[Given data — start]

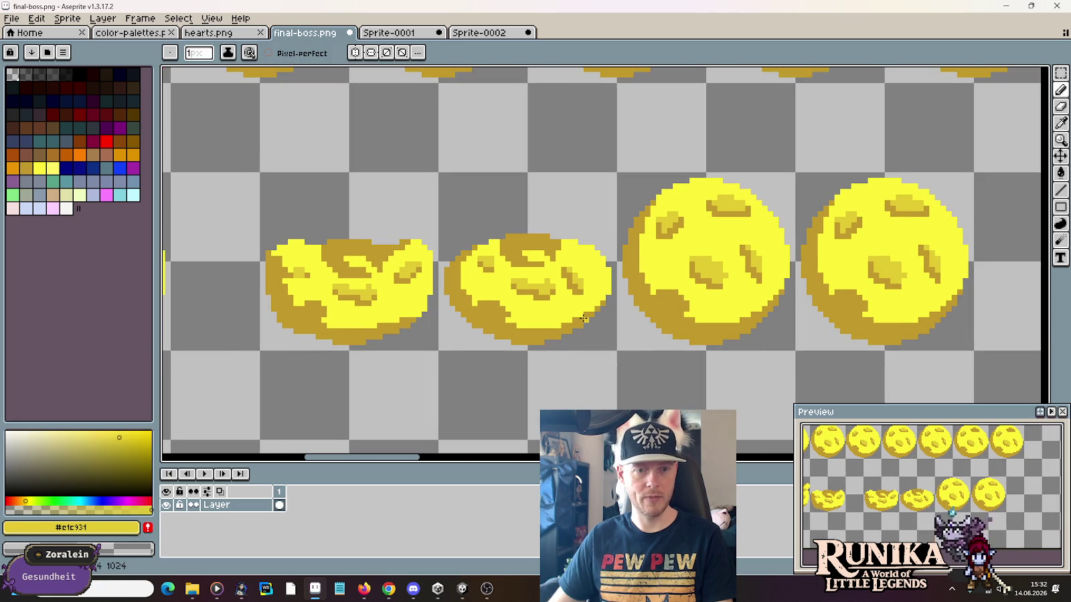
# Step: Repaint the second squashed moon's top-left edge pixels in bright yellow
pyautogui.keyDown('alt'); pyautogui.click(452, 301); pyautogui.keyUp('alt')
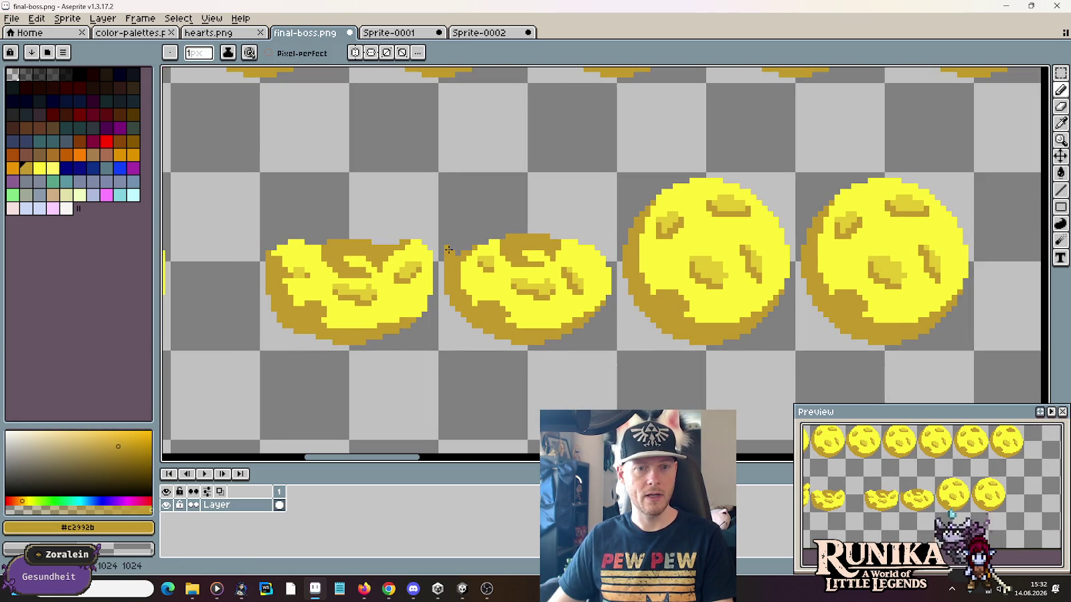
pyautogui.keyDown('alt'); pyautogui.click(457, 247); pyautogui.keyUp('alt')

[Given data — finish]

What is expected: Print the stretch of the data from the line with "pyautogui.keyDown('alt'); pyautogui.click(452, 301);" through its last line, exactly and with both ends kept. Omit pictures.

Solved exercise:
pyautogui.keyDown('alt'); pyautogui.click(452, 301); pyautogui.keyUp('alt')
pyautogui.keyDown('alt'); pyautogui.click(457, 247); pyautogui.keyUp('alt')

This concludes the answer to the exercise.